Todo mi cuerpo comenzó a temblar. Casa. Nuestra casa. Estaba con ella. Mientras yo casi... Se me cerró la garganta. Me había dejado para morir. Había ignorado mis llamadas, permitido que Cristal se burlara de mis súplicas de ayuda. Me había puesto en peligro a sabiendas por ella.
La rabia que había estado hirviendo a fuego lento bajo la superficie se desbordó. Esto no era solo infidelidad. Era una profunda traición a la confianza, a la seguridad, a todo lo que pensé que teníamos. Esto era imperdonable.
¿Matrimonio? ¿Qué matrimonio? Ciertamente no actuaba como un esposo. Actuaba como un hombre consumido por un amor pasado, usándome como una curita, un reemplazo conveniente.
No se lo permitiría más. No se lo permitiría a ella más.
Una resolución fría y dura se instaló en mi corazón. Mañana, me divorciaría. No. No me iba a divorciar. Me iba a largar. Iba a ser libre.
Usé la última pizca de batería de mi teléfono para buscar el motel más cercano, cualquier lugar para pasar la noche. Estaba a kilómetros de distancia. Empecé a caminar, la lluvia todavía cayendo, pero el fuego dentro de mí me mantuvo en marcha.

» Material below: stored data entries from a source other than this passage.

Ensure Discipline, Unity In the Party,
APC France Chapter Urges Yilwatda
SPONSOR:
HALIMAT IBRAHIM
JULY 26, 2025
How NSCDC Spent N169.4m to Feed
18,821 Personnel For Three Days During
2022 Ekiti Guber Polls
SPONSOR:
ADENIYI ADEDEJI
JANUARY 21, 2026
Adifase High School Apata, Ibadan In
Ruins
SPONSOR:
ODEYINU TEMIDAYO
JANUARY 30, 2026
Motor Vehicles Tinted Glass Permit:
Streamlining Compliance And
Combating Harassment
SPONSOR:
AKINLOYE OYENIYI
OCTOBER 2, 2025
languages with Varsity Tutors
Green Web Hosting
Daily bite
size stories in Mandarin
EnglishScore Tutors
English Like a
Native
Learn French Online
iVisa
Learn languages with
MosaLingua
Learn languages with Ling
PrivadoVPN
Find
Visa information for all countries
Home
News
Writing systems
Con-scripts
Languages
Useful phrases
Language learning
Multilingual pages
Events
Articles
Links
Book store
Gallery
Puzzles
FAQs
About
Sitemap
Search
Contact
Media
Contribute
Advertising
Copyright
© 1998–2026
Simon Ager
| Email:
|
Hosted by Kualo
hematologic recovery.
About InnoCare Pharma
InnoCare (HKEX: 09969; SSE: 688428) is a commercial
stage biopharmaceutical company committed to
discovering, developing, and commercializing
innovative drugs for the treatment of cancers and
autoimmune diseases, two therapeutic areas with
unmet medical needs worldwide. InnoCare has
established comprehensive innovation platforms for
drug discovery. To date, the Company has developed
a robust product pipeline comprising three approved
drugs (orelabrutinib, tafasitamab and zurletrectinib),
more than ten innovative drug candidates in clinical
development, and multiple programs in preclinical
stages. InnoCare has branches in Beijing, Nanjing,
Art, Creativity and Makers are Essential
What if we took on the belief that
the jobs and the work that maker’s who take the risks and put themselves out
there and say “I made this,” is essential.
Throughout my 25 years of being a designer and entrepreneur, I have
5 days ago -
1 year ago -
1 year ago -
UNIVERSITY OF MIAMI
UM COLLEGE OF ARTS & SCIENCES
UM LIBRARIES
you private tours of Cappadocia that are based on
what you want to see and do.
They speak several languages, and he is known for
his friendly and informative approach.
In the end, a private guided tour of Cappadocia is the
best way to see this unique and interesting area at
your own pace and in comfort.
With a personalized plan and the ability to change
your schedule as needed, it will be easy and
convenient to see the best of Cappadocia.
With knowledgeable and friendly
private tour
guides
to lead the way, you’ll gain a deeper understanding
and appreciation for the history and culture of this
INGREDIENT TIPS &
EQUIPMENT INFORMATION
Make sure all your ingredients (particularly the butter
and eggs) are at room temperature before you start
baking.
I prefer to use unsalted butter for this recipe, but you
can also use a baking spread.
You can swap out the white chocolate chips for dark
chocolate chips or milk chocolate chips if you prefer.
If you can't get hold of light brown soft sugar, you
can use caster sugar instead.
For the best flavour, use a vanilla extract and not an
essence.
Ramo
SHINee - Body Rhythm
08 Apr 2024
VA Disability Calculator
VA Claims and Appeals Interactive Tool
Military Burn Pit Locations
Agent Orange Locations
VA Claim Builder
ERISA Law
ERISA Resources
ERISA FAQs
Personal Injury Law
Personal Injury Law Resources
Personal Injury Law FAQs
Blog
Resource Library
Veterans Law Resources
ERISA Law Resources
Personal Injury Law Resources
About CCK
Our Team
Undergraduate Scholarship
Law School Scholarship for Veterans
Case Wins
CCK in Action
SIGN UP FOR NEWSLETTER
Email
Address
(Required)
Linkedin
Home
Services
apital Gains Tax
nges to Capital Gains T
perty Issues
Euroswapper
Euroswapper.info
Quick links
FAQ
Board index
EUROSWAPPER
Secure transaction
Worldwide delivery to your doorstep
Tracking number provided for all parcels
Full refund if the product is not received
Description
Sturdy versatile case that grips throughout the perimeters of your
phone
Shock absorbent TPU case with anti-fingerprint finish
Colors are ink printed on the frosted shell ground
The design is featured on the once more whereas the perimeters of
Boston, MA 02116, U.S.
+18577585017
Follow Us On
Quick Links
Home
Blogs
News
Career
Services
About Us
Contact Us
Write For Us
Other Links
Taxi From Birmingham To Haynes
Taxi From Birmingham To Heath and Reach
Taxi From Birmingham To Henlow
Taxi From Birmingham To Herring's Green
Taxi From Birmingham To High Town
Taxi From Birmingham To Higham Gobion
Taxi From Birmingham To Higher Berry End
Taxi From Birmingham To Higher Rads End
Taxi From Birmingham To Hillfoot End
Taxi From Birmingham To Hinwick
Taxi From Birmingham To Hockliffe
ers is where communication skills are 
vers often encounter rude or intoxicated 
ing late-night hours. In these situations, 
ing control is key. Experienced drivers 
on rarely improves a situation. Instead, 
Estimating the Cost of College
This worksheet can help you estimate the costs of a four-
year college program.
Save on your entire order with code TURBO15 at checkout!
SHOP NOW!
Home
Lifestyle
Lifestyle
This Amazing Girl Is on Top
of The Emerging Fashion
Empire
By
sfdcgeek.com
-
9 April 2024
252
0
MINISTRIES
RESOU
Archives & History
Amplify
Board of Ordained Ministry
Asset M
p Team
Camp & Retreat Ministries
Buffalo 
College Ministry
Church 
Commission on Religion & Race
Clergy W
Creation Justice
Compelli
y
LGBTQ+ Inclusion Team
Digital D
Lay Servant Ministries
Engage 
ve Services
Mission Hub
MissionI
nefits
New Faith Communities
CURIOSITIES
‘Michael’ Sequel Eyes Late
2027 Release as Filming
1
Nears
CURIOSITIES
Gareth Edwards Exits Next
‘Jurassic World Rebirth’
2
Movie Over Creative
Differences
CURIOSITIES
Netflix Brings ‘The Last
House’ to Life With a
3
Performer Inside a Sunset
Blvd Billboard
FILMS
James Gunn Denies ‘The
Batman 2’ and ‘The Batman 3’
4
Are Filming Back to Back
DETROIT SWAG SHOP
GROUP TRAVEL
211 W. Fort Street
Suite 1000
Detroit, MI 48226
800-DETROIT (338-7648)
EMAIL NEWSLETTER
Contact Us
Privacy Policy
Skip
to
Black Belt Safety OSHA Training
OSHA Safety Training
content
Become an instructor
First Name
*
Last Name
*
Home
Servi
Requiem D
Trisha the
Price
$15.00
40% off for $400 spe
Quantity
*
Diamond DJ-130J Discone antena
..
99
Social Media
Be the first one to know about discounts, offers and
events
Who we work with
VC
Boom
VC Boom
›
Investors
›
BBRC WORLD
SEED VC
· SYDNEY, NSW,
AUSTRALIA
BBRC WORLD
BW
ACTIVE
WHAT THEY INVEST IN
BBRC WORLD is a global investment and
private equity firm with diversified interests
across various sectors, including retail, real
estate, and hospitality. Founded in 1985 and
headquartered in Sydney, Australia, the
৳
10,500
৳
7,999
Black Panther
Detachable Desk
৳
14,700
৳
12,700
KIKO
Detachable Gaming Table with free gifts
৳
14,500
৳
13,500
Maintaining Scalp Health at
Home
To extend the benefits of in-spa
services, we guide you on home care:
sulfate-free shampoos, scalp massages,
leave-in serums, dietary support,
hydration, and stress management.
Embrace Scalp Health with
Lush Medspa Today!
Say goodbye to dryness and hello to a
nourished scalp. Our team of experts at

Caminé a través de los charcos, mi ropa pesada, mi cuerpo adolorido.
Finalmente, después de lo que pareció una eternidad, llegué a un motel destartalado. Pagué con lo último de mi efectivo, demasiado agotada para preocuparme por la habitación de mala muerte. Me duché, lavando la suciedad, el miedo, el olor persistente de ese hombre y el sabor amargo de la traición. Luego, me derrumbé en la cama, cayendo en un sueño profundo y sin sueños.